Lors de la scène où Sin évoque les manipulations mentales sur Sam Wilson par Red Skull, Immonen rend hommage aux dessins de Kirby, puis à ceux de
Gene Colan, reproduisant les poses correspondantes, le temps d'une case. Malgré tous ses efforts, il éprouve quand même de sérieuses difficultés à rendre crédible le costume de ce Captain America, même dans le cadre d'un comics de superhéros. Il faut dire que Sam Wilson porte des bottes de combat à lacets, un pantalon avec des protections aux genoux, une ceinture avec des pochettes dont il ne sort jamais rien, des sortes de plaques lui protégeant le torse et les épaules, des lunettes lui protégeant les yeux, sans oublier le bouclier et les ailes. Ça fait quand même très chargé.

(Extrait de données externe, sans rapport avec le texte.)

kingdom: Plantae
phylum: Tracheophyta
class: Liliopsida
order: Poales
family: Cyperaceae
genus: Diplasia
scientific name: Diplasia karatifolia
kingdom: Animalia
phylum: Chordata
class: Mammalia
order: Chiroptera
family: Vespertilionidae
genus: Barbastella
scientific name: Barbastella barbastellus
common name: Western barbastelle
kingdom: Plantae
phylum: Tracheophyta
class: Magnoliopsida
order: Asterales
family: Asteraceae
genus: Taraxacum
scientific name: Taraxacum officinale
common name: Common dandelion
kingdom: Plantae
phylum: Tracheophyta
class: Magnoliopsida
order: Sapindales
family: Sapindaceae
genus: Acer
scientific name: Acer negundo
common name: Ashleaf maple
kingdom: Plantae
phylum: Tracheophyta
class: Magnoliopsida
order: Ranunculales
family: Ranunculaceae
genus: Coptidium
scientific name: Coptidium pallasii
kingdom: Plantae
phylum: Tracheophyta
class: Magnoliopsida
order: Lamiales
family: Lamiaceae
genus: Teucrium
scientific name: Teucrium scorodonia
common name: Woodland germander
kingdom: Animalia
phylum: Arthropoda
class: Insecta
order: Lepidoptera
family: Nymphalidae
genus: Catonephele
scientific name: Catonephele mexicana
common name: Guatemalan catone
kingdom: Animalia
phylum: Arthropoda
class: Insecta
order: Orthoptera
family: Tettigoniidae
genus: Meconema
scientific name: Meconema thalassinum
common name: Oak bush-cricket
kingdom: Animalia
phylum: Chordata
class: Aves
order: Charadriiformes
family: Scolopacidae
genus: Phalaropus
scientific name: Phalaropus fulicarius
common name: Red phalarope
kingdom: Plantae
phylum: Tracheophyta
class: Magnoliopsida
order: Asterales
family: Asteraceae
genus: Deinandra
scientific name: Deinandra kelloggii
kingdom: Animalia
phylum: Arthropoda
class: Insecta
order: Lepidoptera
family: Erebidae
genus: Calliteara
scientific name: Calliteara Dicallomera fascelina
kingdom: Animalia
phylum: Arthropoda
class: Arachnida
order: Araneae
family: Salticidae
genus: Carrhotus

Sans surprise non plus, Immonen se désintéresse progressivement des décors au fur et à mesure des épisodes. C'est particulièrement flagrant dans l'épisode 4 sensé débuter dans un bidonville d'Inde. Une vue du ciel montre à quelle point les constructions précaires sont proches à se toucher. Armadillo engage le combat contre Sam Wilson, et soudain ils semblent se retrouver sur une grande scène vide, valdinguant à plusieurs mètres, sans heurter d'obstacle. Il y a là une incohérence narrative visuelle qui rompt l'immersion du lecteur pour le ramener à la réalité.
Ce premier et unique album de la série "All new Captain America" laisse le lecteur sur sa faim. D'un côté les auteurs réussissent parfaitement à rendre Sam Wilson crédible dans son nouveau rôle. de l'autre côté, l'intrigue et les dessins présentent des lourdeurs qui rompent le charme de l'immersion. 4 étoiles pour le plaisir des dessins de Stuart d'Immonen et la sensibilité de
Rick Remender. 3 étoiles pour un récit pas tout à fait assez abouti.